Green Sichuan Pepper Fish, Hotpot Style
This dish, 藤椒鱼, called tengjiaoyu in Chinese, is fish filets in a sea of green vegetables, green chilies, green Sichuan pepper and green Sichuan pepper oil. If you’ve met and liked red Sichuan pepper, then you have to meet its green cousin, which is a different species and has an altogether different aroma and flavor. It’s more floral and fresh tasting, more spring and summer, vs. red Sichuan pepper’s earthy and warming, fall and winter taste.
Tengjiao, sometimes called vine pepper or rattan pepper in English, actually refers to a slightly different green-colored Sichuan pepper than qinghuajiao and is usually eaten fresh. In Chengdu itself, you’d find a branch—or five—of fresh green tengjiao on top of this dish (and many others). It would be just-picked if it was the summer harvest season. You rarely if ever see fresh tengjiao in the U.S., however, because the only good preservation technique is freezing and, even then, it’s really not the same as fresh tengjiao.
Fortunately for us, the other way that tengjiao can be preserved is in oil. Our Yaomazi tengjiao oil is made from just-picked tengjiao, the essence and numbing potency nicely preserved in the cold-pressed rapeseed oil. So we use both dried green Sichuan pepper and tengjiao oil to top this dish and make it taste of Sichuan.
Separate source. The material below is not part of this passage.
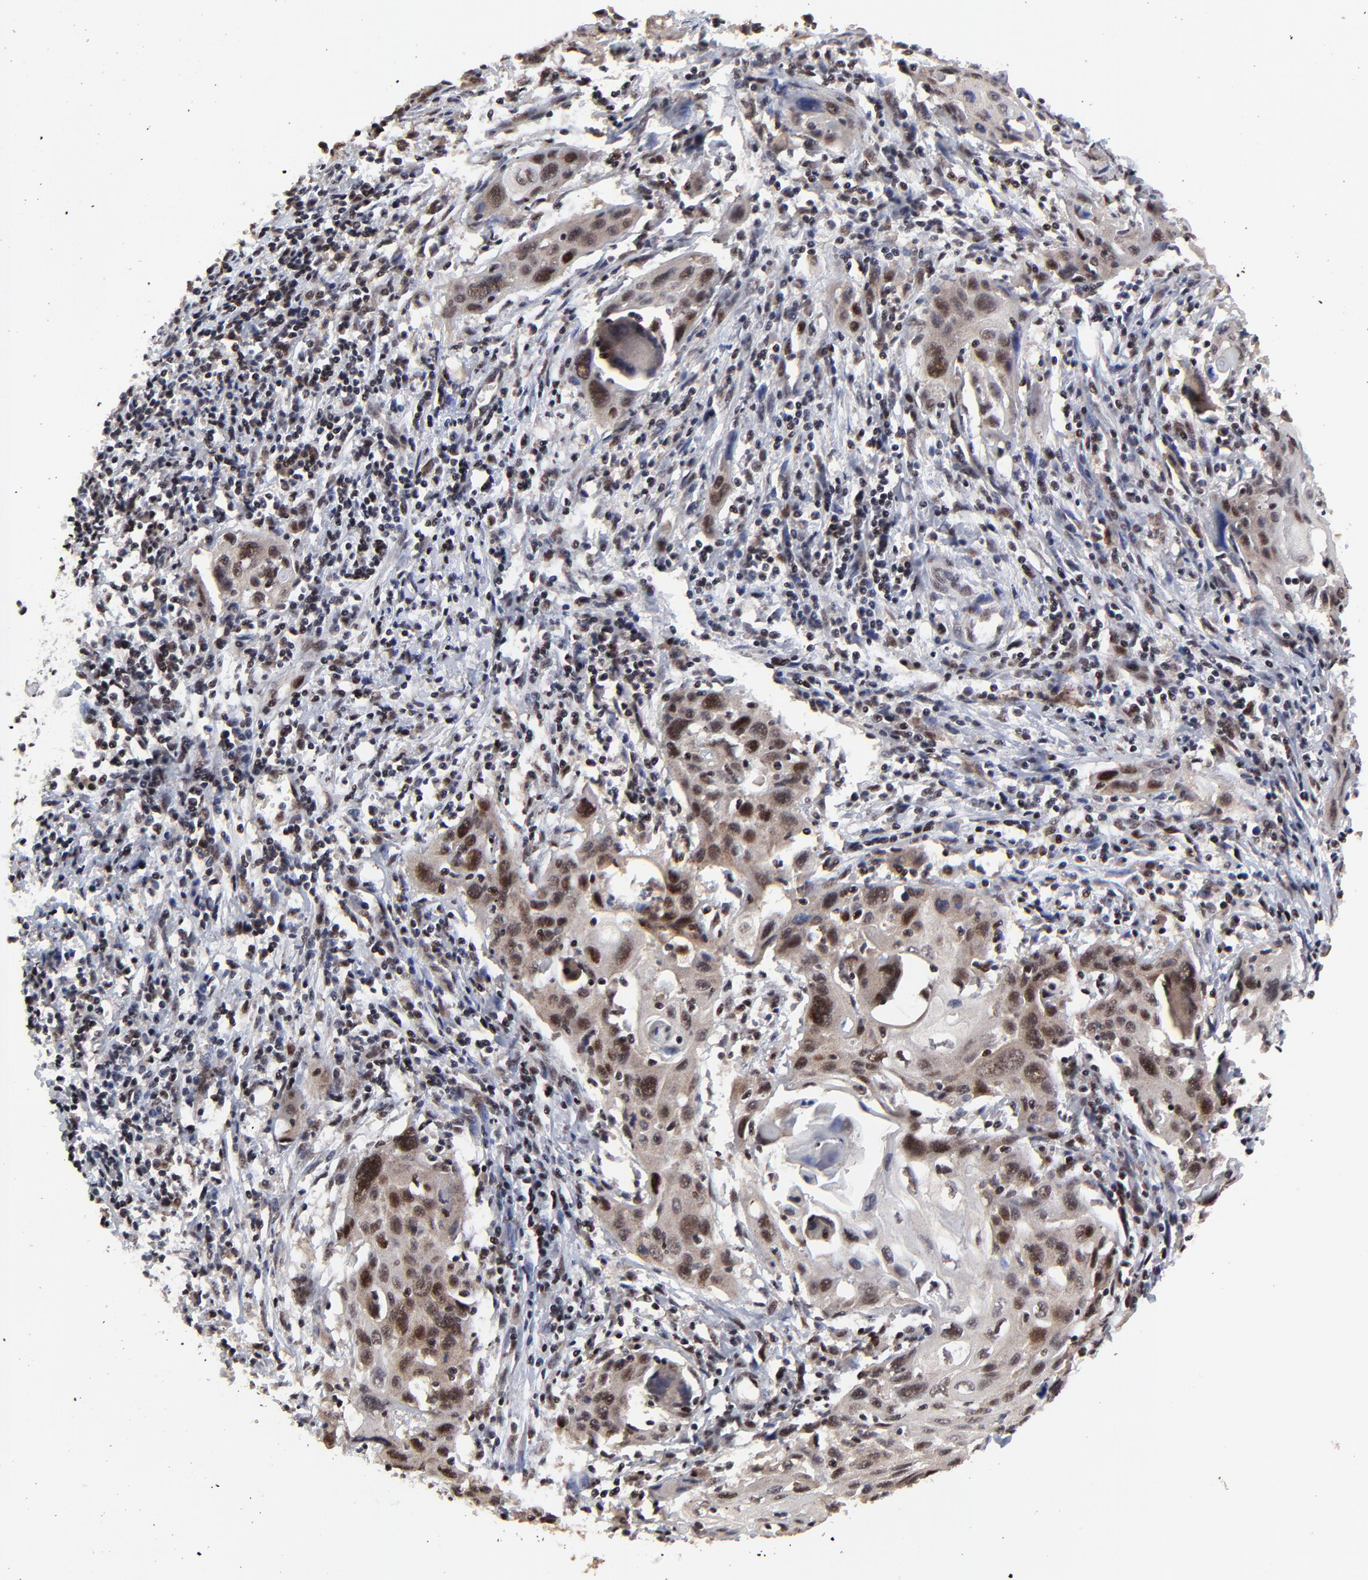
{"staining": {"intensity": "strong", "quantity": ">75%", "location": "nuclear"}, "tissue": "cervical cancer", "cell_type": "Tumor cells", "image_type": "cancer", "snomed": [{"axis": "morphology", "description": "Squamous cell carcinoma, NOS"}, {"axis": "topography", "description": "Cervix"}], "caption": "IHC staining of squamous cell carcinoma (cervical), which reveals high levels of strong nuclear expression in approximately >75% of tumor cells indicating strong nuclear protein staining. The staining was performed using DAB (3,3'-diaminobenzidine) (brown) for protein detection and nuclei were counterstained in hematoxylin (blue).", "gene": "RBM22", "patient": {"sex": "female", "age": 54}}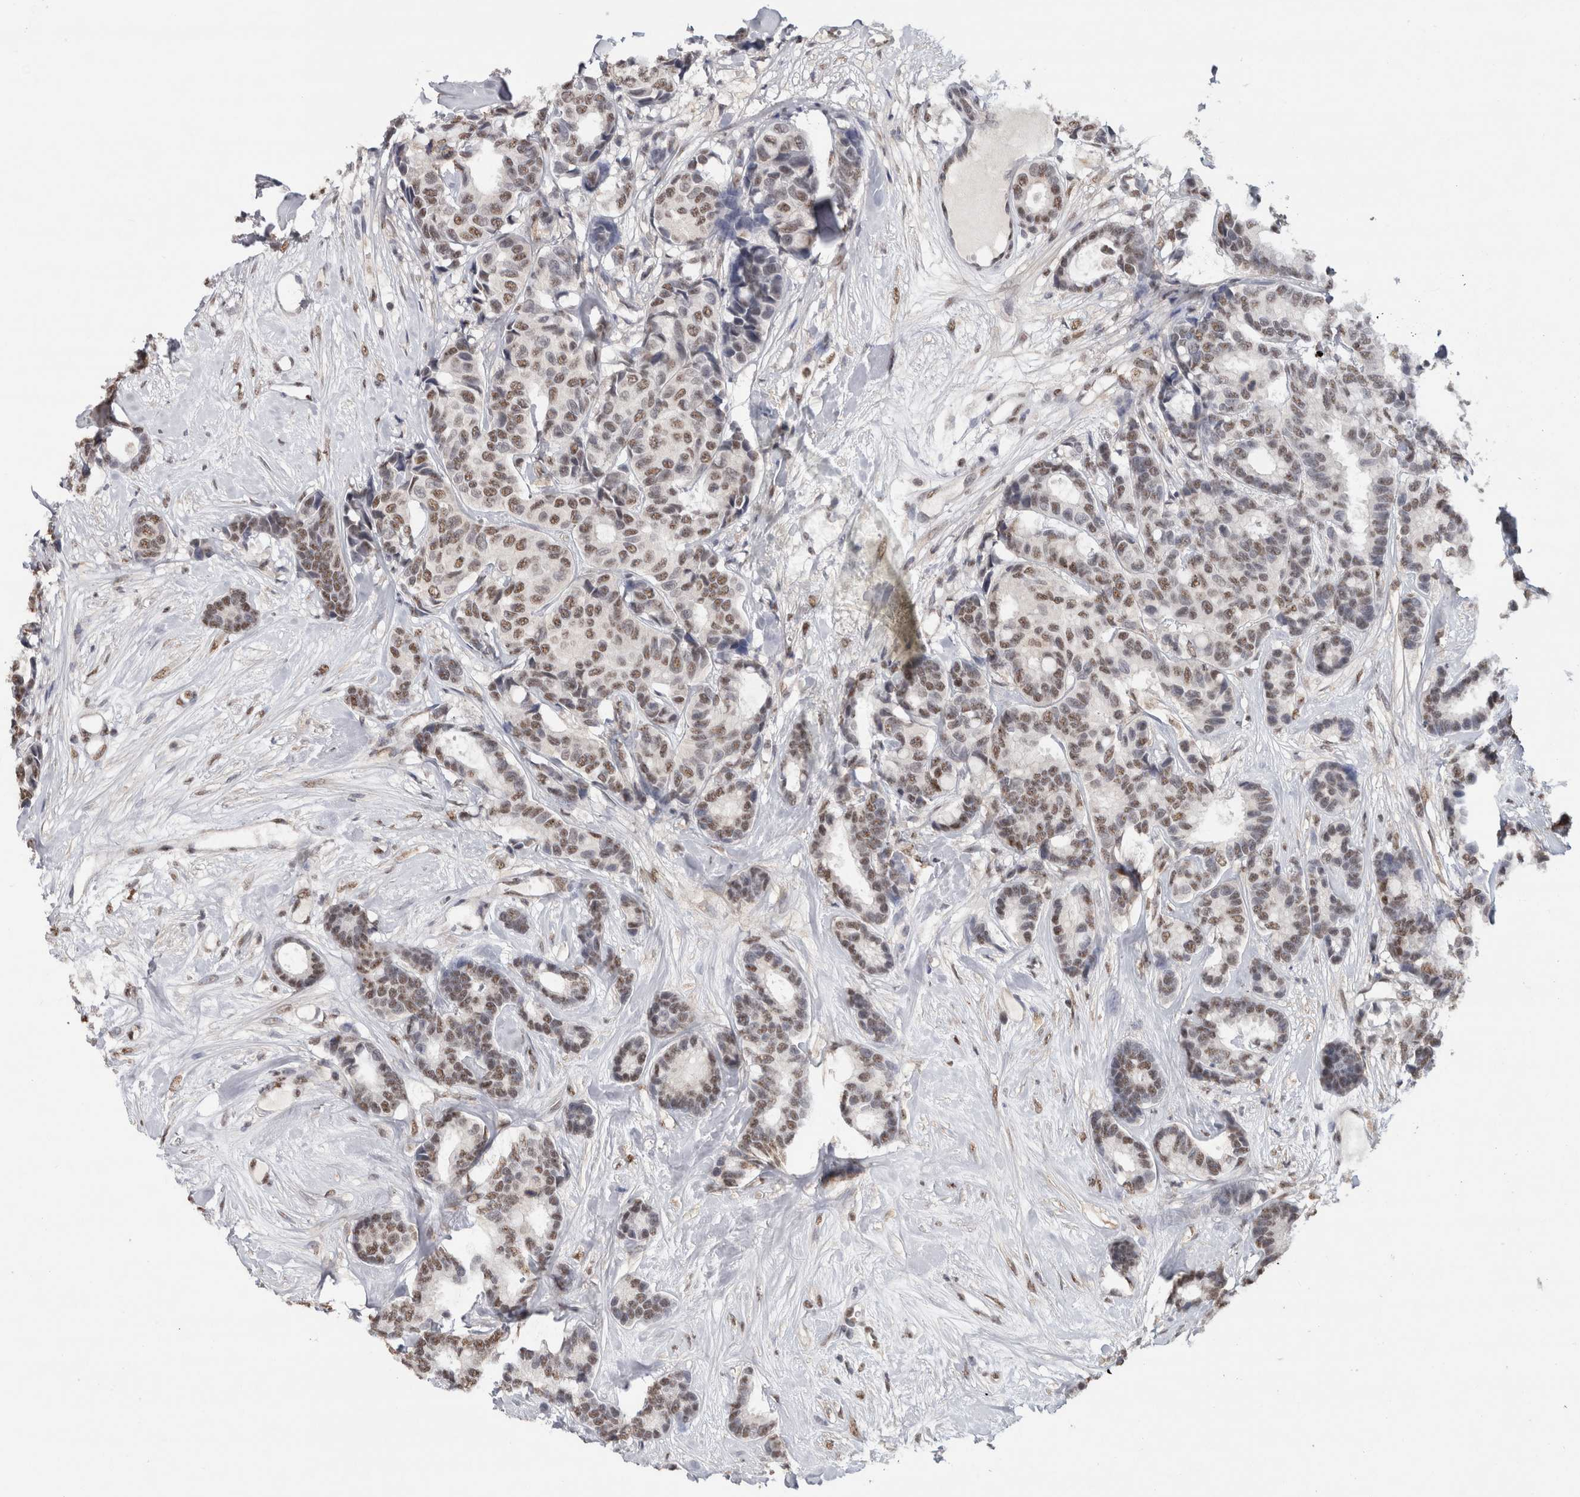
{"staining": {"intensity": "weak", "quantity": ">75%", "location": "nuclear"}, "tissue": "breast cancer", "cell_type": "Tumor cells", "image_type": "cancer", "snomed": [{"axis": "morphology", "description": "Duct carcinoma"}, {"axis": "topography", "description": "Breast"}], "caption": "Weak nuclear protein expression is seen in approximately >75% of tumor cells in breast infiltrating ductal carcinoma.", "gene": "RPS6KA2", "patient": {"sex": "female", "age": 87}}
Some of you may remember that I originally published this recipe in 2017, trying to replicate Chengdu Taste's beloved Boiled Fish in Green Pepper Sauce. But I since realized that I took too many shortcuts with that dish—which, when it comes down to it, is basically shuizhuyu with green chilies and tengjiao oil vs doubanjiang and red huajiao. The recipe now more closely follows the method for making shuizhuyu and is all the better for it.
Plus, I've added alternative instructions for serving it hotpot style, over a flame (or induction) burner so the stock stays hot over a leisurely dinner spent fishing out the delectable morsels of fish and veg.